A team led by PhD student Sukjun Hwang and professors Brandon Wang and Albert Gu at Carnegie Mellon University has developed a groundbreaking AI architecture called H-Net that could transform how language models process text and other sequential data.
Traditional language models rely on tokenization—a pre-processing step that breaks text into smaller units according to rigid rules. This approach creates fundamental limitations, particularly for languages without clear word boundaries and specialized domains like genomics. H-Net eliminates this constraint by implementing a dynamic chunking mechanism that automatically learns the most effective way to segment text during training.
The researchers' paper, published on arXiv on July 10 and updated on July 15, 2025, demonstrates that H-Net achieves nearly 4x improvement in data efficiency when processing DNA sequences compared to conventional approaches. The system also shows superior performance across multiple languages, with particularly strong results for Chinese and programming code.

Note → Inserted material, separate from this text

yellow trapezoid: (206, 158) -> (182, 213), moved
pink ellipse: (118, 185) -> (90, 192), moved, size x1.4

What makes H-Net revolutionary is its ability to learn content and context-dependent segmentation strategies without explicit supervision. The model operates at the byte level and incorporates a hierarchical network structure that can be iterated to multiple stages, allowing it to model different levels of abstraction. This approach enables H-Net to match the performance of token-based Transformers twice its size.
Beyond language processing, H-Net opens possibilities for processing continuous-valued sequences like audio and video, potentially enabling better multimodal AI systems. The researchers have made their code publicly available on GitHub, allowing other researchers and developers to build upon their work.
"Overcoming tokenization is not about tokenizers, but about learning abstractions," wrote Albert Gu in a blog post explaining the project. "Discovering a tool that can do this will unlock new capabilities." As AI systems continue to evolve, H-Net represents a significant step toward more flexible, efficient, and capable models that can better understand the complexities of human language and other sequential data.